* PROMPT:
Lines in the entries below where the word "транспортом" shows up should each be copied.

* EXCERPTED DATA:
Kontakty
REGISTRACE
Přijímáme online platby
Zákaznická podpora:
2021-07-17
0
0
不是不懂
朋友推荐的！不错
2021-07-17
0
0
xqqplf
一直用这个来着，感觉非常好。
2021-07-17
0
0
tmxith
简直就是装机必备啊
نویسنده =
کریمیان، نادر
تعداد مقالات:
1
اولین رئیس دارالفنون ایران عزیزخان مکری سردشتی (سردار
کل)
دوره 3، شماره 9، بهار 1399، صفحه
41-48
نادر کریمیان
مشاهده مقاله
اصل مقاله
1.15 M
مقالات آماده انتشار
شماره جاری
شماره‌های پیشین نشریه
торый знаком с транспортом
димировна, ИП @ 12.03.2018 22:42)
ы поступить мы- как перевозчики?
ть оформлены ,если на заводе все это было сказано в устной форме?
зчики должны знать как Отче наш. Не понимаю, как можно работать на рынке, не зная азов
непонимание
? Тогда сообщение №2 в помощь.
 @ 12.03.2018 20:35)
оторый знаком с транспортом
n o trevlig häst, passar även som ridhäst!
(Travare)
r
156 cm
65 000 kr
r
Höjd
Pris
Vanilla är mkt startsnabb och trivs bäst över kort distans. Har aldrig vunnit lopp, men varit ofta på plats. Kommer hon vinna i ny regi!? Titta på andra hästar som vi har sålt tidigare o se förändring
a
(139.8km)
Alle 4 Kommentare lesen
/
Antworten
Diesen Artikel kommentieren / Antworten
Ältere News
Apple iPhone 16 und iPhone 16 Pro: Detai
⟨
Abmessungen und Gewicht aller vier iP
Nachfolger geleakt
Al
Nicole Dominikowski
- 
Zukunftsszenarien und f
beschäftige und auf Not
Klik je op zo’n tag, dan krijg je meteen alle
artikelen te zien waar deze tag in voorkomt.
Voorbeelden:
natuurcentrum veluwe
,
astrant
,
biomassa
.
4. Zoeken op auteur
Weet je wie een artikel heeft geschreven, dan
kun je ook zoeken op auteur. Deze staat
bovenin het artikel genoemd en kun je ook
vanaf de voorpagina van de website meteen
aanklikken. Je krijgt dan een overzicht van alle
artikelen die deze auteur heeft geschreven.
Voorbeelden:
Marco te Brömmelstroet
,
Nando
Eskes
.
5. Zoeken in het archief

* REPLY TO THE TASK:
торый знаком с транспортом
оторый знаком с транспортом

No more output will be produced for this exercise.